Global beer wars!
It's hard work growing an economy, and at the end of the day, the only way to unwind after all that hard work is to throw back an icy cold, watered-down, macrobrew. That is exactly why the world's biggest beer companies are focusing resources on emerging economies. All right, there may be some other reasons as well, but the important part is that these big companies are making moves.
As the world's largest energy companies continue to make discoveries off the eastern coast of Africa, they will soon have several choices of refreshment after a long day of drilling.
Diageoa and SAB Miller have both closed deals in East Africa and are poised to duke it out over market share in Uganda, Kenya, and Tanzania. Diageo has invested $1 billion in Africa over the last four years.
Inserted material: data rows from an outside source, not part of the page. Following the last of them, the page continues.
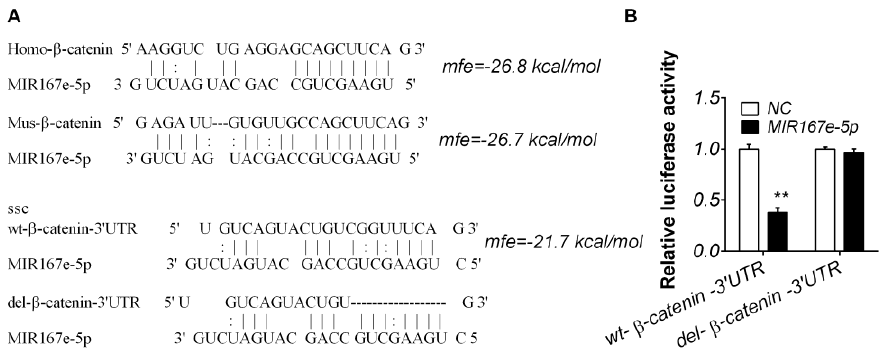
Figure 2. MIR167e- 5p targets β -catenin. ( A ) The predicted target β -catenin 3 ′ -UTR (untranslated region) and MIR167e-5p. Black lines and two-dotted labels represent the paired and G:U paired sequences for normal and 3 ′ -UTR- deleted β -catenin, respectively. Note that the potential binding site of MIR167e- 5p in the β -catenin 3 ′ -UTR is highly conserved across species. ( B ) HeLa cells were transfected with each of the constructed plasmids, together with MIR167e-5p or NC. MIR167e-5p significantly decreased luciferase activity in cells transfected with wild- type (wt) β -catenin but not in cells transfected with 3 ′ -UTR- deleted β -catenin (firefly luciferase activity/Renilla luciferase activity, ** p < 0.01, n = 8).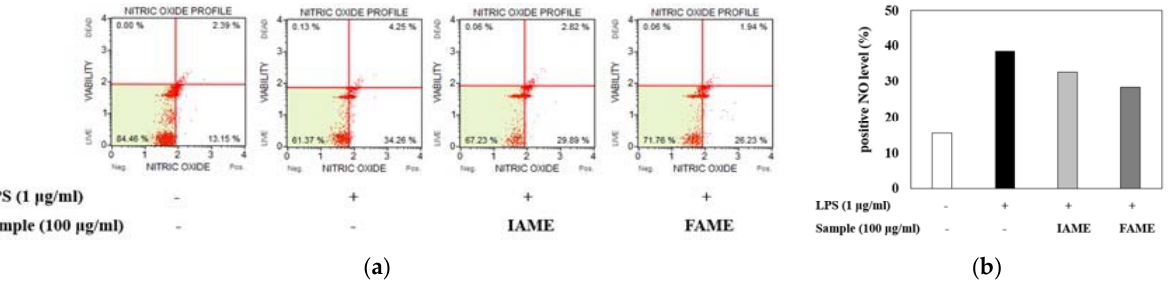
Figure 5. Effects of IAME and FAME on nitric oxide (NO) production in lipopolysaccharide (LPS) ‐ stimulated Raw264.7 cells. ( a ) Quantitative measurements of NO production were performed via cytometry, using the Muse Nitric Oxide kit. Raw264.7 cells were pretreated with IAME and FAME (100 μ g/mL) for 2 h and then stimulated with LPS (1 μ g/mL) for 20 h. ( b ) The graph shows the NO percent positivity. IAME, Abelmoschus manihot extract; FAME, A. manihot extract fermented by Ba ‐ cillus licheniformis CP6.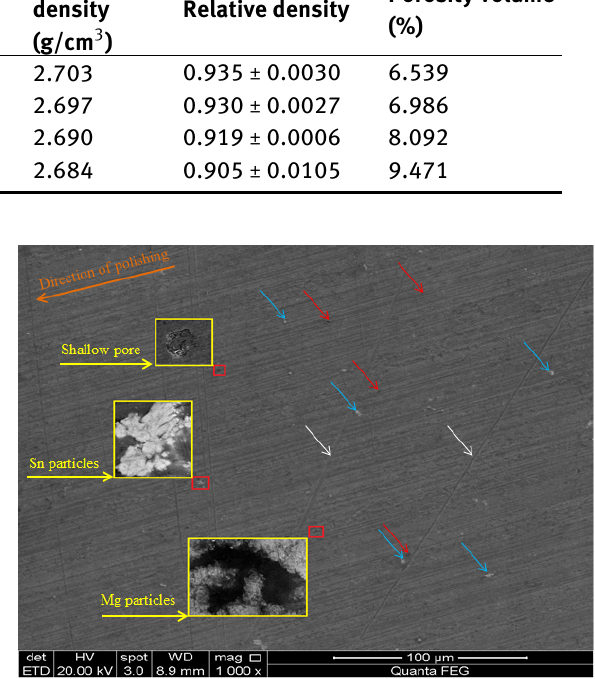
Figure 9: SEM micrographs of polished surface of Al-1.5Mg-1.5Sn matrix showing the lowest amount of porosity. Blue arrows indi- cate to Sn particles, red arrows indicate to Mg particles and white arrows indicate to scratches. Yellow squares represent higher mag- nification for red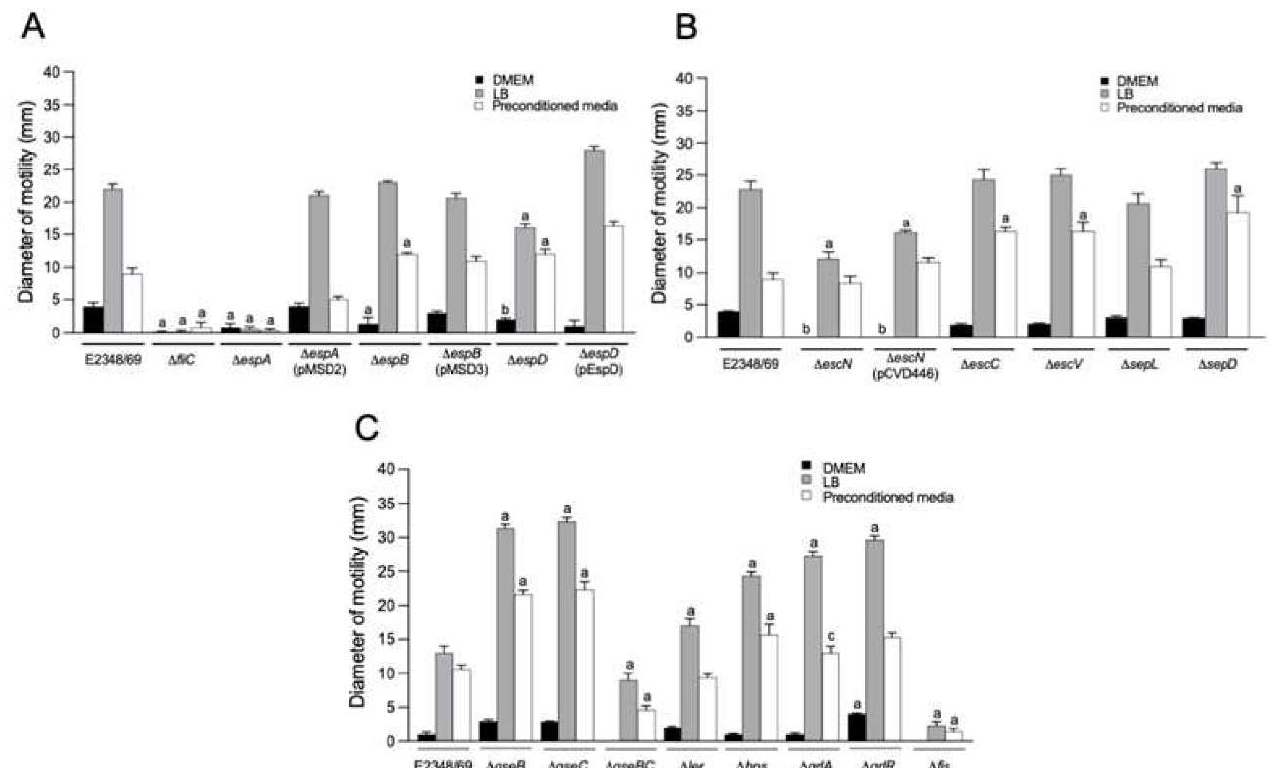
Figure 6. Motility of strains mutated in virulence and global regulators. ( A – C ) Motility of the indicated strains grown in LB, DMEM and preconditioned DMEM containing 0.3% agar. The data shown are the mean of three experiments performed in triplicate on different days. Letters a, b, or c show the statistical significance of the mutants tested with respect to E2348/69 grown in each condition (one-way ANOVA test, followed by Tukey’s multiple comparison), a = p < 0.001; b = p < 0.01; c = p < 0.05.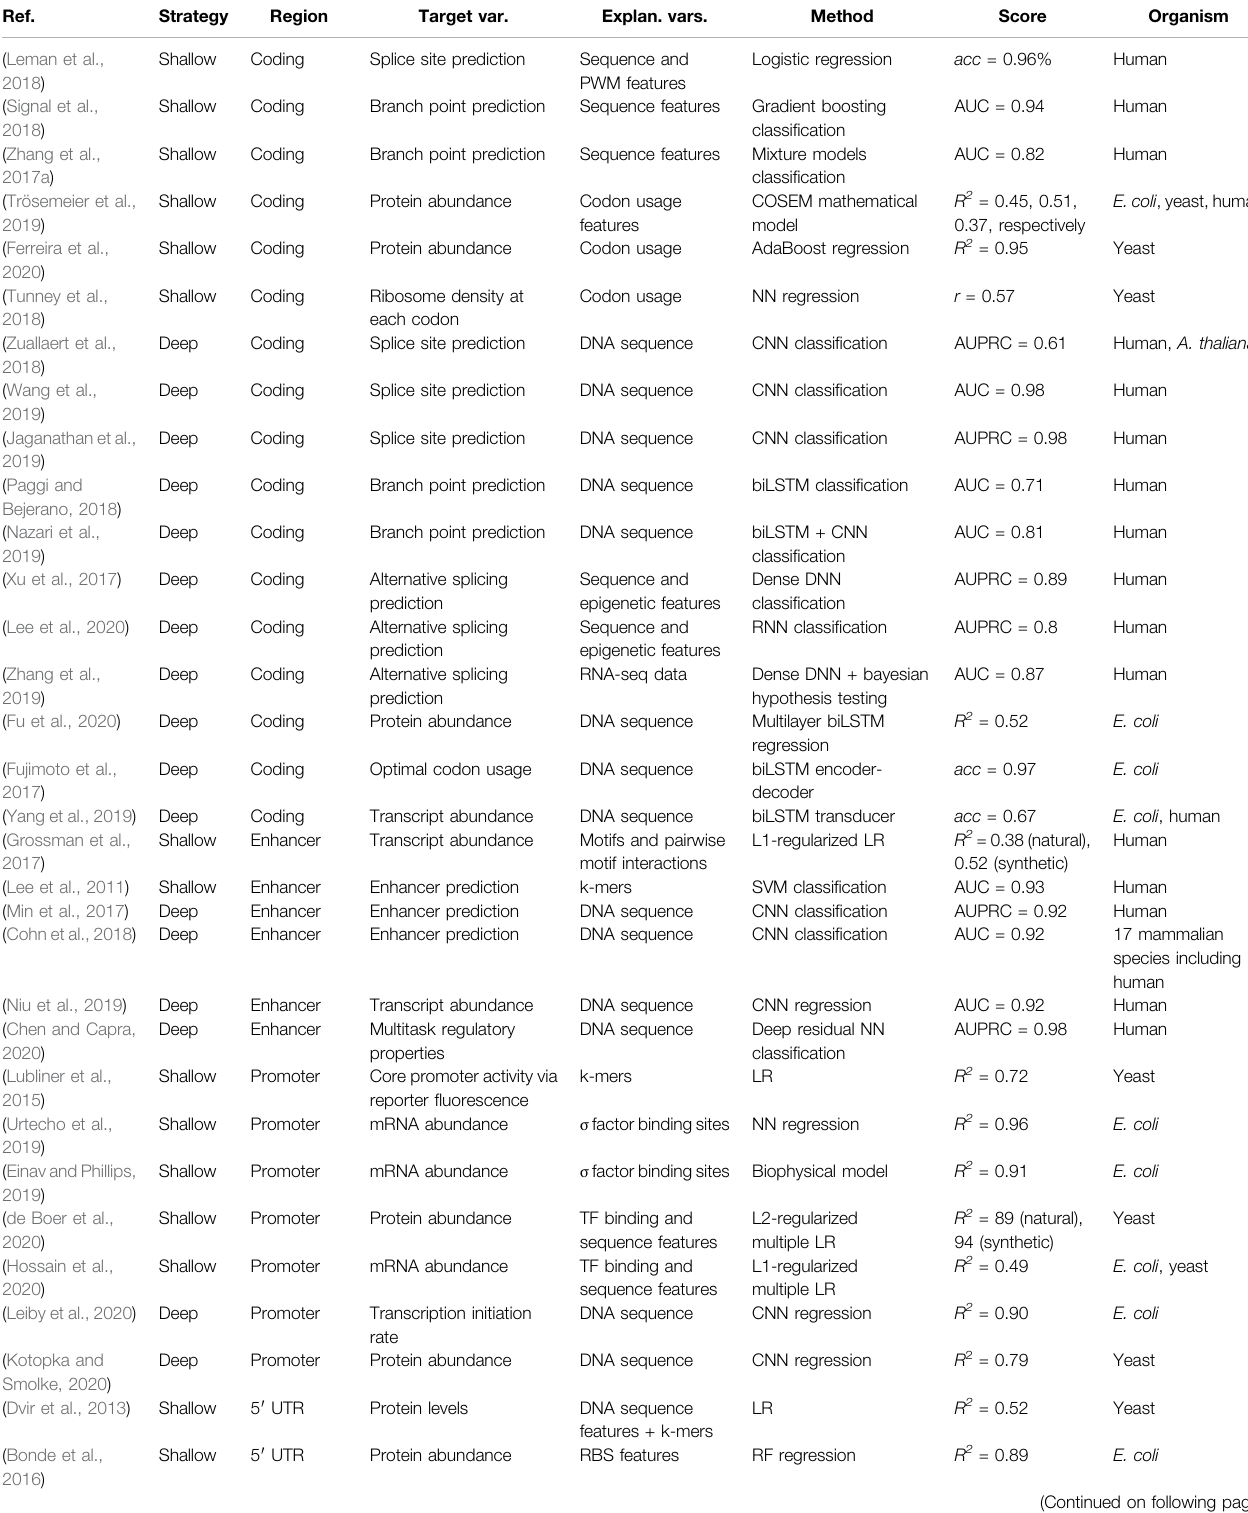
TABLE 2 | Overview of studies modeling gene expression-related properties from separate regulatory or coding regions. Highest achieved or average scores are reported, on test sets where applicable, and include accuracy ( acc ), area under the receiver operating characteristic curve (AUC), area under the precision recall curve (AUPRC), the coef fi cient of variation ( R 2 ) and Pearson ’ s correlation coef fi cient ( r ).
The company's Kenyan subsidiary, East African Breweries, recorded a first-half profit increase of 17%. Sales for the unit were up 36%.
SAB Miller invested $80 million to build a new beer plant and double the capacity of its Nile Brewing subsidiary. It has also invested $1.75 billion in Africa over the last four years.
Many companies are making an effort to expand their presence in Eastern Europe before this summer's Euro 2012 soccer tournament in June, and Anheuser Busch InBev is no exception. The company plans to open six to 10 new locations for its Belgian Beer Cafe franchise in Poland, where half of the games will be played.
Anheuser Busch also has its eye on a pricey Czech lager. Competition is stiff for StarBev, the brewer of Staropramen, as SABMiller, Heineken, and MolsonCoors are expected to look at the $3 billion operation as well.
An interesting point here is that Anheuser Busch actually used to own StarBev and sold it to CVC Capital Partners in 2009. The potentially lucrative developing economies in Eastern Europe may prove to be a strong enough siren song for the beverage giant to repurchase the company.
Though China's economy is huge compared to the examples above, it will continue to grow at breakneck pace. As a result, Anheuser Busch is competing with the likes of SAB Miller, Tsingtao, and China Resources Enterprise to purchase Chinese company Kingway Brewery Holdings.
Kingway is the third-largest player in Guangdong province, one of the wealthiest in China. The brand holds a 15% market share there, and the unit is expected to sell for $550 million.
China is the world's largest beer consumer, but I like the East African play the best. There isn't as much competition, and those economies could really take off as energy investments pour into the region in the next five years.